=== DATA SUPPLIED ===

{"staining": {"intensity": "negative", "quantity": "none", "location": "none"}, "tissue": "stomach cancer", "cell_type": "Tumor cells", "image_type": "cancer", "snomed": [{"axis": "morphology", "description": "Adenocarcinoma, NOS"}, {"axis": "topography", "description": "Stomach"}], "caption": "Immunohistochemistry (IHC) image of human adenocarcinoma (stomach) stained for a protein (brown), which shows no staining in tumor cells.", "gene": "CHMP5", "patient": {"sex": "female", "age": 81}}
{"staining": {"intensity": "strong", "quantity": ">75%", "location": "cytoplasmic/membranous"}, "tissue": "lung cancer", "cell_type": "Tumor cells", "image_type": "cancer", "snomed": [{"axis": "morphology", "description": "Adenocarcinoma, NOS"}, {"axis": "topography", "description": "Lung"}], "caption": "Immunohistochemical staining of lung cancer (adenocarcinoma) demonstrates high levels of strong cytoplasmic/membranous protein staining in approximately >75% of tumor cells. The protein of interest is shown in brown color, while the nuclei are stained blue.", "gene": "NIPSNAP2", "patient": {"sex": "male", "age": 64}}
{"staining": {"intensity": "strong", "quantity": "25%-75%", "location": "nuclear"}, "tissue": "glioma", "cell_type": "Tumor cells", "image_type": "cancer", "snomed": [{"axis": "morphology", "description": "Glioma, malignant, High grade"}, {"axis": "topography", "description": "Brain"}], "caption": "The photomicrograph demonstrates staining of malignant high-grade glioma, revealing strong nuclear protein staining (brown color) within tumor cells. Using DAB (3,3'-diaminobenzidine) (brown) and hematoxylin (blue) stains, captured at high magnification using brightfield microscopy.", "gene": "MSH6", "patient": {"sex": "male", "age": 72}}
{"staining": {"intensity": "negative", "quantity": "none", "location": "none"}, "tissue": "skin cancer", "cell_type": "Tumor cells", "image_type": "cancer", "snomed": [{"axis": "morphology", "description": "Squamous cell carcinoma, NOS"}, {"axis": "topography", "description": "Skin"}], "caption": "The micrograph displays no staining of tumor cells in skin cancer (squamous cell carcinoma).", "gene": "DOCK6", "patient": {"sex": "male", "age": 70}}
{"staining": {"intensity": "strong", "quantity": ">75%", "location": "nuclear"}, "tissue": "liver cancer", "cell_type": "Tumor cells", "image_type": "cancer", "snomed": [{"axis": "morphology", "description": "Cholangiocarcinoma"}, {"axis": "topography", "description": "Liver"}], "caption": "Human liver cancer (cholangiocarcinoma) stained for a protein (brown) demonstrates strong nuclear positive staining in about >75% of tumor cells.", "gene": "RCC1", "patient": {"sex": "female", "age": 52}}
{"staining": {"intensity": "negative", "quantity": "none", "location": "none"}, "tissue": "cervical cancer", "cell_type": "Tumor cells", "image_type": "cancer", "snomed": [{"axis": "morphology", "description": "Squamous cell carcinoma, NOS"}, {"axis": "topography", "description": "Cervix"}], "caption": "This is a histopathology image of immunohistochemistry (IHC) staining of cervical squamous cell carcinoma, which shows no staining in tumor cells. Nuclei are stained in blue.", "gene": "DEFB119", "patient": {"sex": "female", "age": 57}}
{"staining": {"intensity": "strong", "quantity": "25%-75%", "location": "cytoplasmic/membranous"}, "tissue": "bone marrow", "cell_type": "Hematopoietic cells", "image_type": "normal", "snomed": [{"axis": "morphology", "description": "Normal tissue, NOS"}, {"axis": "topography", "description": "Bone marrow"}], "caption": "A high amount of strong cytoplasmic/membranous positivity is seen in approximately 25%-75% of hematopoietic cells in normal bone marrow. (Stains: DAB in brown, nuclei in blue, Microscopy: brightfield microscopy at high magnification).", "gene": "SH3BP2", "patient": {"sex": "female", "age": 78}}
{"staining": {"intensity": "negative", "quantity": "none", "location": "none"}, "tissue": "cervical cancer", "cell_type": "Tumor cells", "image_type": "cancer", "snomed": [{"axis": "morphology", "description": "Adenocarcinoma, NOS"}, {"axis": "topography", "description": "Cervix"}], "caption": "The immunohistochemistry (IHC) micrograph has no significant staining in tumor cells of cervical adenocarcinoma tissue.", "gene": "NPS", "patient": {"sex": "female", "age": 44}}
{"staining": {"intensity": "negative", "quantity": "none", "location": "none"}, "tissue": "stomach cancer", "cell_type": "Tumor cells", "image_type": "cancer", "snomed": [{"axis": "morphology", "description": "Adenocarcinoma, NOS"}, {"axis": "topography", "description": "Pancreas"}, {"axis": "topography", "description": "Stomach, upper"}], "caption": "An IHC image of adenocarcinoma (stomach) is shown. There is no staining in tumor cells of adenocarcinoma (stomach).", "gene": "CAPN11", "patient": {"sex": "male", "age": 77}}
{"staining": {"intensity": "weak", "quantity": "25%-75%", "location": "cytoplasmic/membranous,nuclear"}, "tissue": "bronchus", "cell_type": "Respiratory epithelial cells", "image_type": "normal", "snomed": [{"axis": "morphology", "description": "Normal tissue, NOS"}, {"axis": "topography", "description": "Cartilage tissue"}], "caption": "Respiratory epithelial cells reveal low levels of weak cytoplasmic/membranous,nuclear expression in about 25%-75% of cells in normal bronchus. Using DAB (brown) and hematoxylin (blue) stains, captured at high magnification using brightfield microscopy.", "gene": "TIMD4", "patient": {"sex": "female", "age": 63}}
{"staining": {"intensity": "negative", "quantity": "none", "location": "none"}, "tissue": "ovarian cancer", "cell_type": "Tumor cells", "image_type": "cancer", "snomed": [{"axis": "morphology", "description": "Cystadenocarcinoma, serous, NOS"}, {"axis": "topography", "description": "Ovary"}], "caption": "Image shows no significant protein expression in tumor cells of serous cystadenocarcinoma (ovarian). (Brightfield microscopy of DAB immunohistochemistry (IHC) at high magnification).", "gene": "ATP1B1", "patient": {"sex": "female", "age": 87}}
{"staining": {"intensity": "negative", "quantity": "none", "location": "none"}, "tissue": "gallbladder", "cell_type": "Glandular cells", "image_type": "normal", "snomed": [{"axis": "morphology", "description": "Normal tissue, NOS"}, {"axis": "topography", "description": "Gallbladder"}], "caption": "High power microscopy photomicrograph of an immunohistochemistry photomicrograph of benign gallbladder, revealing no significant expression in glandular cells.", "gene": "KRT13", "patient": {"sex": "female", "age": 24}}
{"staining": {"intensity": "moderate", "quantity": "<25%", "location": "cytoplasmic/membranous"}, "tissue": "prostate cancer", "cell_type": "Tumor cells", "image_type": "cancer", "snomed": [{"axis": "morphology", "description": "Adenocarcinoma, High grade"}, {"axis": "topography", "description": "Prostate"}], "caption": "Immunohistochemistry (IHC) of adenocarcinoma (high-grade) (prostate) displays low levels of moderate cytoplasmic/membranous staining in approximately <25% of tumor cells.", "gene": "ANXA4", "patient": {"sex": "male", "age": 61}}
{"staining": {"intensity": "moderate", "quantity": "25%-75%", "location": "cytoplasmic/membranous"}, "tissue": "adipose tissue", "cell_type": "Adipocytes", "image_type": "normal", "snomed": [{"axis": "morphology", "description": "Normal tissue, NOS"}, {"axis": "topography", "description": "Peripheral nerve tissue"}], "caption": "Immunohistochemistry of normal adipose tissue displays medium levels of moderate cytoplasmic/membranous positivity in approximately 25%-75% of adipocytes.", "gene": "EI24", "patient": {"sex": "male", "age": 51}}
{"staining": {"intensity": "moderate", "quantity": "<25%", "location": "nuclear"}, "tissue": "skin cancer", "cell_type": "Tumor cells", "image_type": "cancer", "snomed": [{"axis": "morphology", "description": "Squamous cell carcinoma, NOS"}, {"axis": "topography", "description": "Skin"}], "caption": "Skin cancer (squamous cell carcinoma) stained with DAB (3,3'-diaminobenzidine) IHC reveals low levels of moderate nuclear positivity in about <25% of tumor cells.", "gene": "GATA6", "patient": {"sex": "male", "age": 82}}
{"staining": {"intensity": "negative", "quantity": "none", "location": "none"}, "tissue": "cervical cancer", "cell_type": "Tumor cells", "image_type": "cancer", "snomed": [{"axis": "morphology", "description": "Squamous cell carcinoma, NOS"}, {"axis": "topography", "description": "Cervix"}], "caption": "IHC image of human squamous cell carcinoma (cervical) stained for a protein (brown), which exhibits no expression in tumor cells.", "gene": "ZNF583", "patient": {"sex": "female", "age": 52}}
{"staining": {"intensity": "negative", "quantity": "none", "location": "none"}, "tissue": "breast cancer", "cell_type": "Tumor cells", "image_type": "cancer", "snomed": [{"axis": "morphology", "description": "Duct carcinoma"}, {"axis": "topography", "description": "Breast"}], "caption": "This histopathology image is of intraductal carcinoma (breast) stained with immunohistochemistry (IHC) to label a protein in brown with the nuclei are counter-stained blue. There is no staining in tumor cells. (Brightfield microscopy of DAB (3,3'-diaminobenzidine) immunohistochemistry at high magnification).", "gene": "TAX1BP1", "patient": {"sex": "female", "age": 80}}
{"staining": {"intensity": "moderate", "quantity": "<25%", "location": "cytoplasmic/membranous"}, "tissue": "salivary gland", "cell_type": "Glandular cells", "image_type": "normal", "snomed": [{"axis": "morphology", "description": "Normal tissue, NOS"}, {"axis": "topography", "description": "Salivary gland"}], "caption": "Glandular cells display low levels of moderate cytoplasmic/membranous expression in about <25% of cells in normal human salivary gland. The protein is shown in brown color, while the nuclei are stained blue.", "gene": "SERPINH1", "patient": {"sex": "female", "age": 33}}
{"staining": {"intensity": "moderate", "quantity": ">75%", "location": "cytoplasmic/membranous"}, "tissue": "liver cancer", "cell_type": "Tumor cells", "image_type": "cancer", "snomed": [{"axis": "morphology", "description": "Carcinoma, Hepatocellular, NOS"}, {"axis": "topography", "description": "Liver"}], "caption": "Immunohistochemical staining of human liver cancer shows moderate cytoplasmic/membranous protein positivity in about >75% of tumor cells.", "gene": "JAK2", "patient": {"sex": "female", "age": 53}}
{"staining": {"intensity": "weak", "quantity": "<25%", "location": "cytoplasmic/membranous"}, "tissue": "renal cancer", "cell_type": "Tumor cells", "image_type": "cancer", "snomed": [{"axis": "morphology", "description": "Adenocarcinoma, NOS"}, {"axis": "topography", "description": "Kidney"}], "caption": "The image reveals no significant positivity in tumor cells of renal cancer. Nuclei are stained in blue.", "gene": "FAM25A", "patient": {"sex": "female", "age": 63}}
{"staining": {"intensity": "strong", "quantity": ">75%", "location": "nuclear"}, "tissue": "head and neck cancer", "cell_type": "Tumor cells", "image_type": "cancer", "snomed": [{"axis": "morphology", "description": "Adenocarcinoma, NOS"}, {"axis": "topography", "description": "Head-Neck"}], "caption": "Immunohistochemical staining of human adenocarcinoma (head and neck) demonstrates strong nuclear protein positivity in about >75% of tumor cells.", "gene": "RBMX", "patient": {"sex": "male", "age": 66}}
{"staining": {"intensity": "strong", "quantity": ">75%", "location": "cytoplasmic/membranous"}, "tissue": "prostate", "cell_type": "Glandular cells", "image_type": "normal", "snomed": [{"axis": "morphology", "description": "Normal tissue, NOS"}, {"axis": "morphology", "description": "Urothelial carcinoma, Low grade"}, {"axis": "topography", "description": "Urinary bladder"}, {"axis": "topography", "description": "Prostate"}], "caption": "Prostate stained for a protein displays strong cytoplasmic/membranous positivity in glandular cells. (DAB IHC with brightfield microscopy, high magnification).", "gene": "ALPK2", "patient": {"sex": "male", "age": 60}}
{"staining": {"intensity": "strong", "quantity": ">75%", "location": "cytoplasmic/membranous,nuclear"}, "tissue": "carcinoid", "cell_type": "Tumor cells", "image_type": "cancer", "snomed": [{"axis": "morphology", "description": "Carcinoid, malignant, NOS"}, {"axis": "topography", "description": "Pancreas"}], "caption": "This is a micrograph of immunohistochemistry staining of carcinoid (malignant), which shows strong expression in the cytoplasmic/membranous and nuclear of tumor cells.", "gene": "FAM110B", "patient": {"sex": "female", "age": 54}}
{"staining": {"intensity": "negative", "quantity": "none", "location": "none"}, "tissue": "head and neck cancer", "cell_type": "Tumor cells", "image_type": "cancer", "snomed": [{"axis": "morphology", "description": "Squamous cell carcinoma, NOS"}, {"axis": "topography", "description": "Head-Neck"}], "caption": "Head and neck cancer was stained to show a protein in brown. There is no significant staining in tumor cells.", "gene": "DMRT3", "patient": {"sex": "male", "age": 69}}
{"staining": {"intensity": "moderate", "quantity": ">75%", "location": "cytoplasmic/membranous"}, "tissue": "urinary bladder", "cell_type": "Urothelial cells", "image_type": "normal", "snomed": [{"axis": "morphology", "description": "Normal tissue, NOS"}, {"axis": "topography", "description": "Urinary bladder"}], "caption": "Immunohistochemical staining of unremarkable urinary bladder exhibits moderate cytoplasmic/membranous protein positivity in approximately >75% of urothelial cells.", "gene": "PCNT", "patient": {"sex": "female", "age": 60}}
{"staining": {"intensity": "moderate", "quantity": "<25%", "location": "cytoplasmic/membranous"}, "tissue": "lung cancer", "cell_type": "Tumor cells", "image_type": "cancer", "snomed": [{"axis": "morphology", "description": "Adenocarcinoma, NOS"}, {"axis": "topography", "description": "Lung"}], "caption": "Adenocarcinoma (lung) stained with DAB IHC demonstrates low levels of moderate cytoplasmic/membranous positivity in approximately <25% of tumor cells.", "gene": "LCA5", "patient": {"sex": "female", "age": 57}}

===

__TRY IT__:
Look above for the line holding "high amount of", then set down exactly that line and every line after it up to and including the line holding "image of adenocarcinoma", with nothing else.

__RESPONSE AREA__:
{"staining": {"intensity": "strong", "quantity": "25%-75%", "location": "cytoplasmic/membranous"}, "tissue": "bone marrow", "cell_type": "Hematopoietic cells", "image_type": "normal", "snomed": [{"axis": "morphology", "description": "Normal tissue, NOS"}, {"axis": "topography", "description": "Bone marrow"}], "caption": "A high amount of strong cytoplasmic/membranous positivity is seen in approximately 25%-75% of hematopoietic cells in normal bone marrow. (Stains: DAB in brown, nuclei in blue, Microscopy: brightfield microscopy at high magnification).", "gene": "SH3BP2", "patient": {"sex": "female", "age": 78}}
{"staining": {"intensity": "negative", "quantity": "none", "location": "none"}, "tissue": "cervical cancer", "cell_type": "Tumor cells", "image_type": "cancer", "snomed": [{"axis": "morphology", "description": "Adenocarcinoma, NOS"}, {"axis": "topography", "description": "Cervix"}], "caption": "The immunohistochemistry (IHC) micrograph has no significant staining in tumor cells of cervical adenocarcinoma tissue.", "gene": "NPS", "patient": {"sex": "female", "age": 44}}
{"staining": {"intensity": "negative", "quantity": "none", "location": "none"}, "tissue": "stomach cancer", "cell_type": "Tumor cells", "image_type": "cancer", "snomed": [{"axis": "morphology", "description": "Adenocarcinoma, NOS"}, {"axis": "topography", "description": "Pancreas"}, {"axis": "topography", "description": "Stomach, upper"}], "caption": "An IHC image of adenocarcinoma (stomach) is shown. There is no staining in tumor cells of adenocarcinoma (stomach).", "gene": "CAPN11", "patient": {"sex": "male", "age": 77}}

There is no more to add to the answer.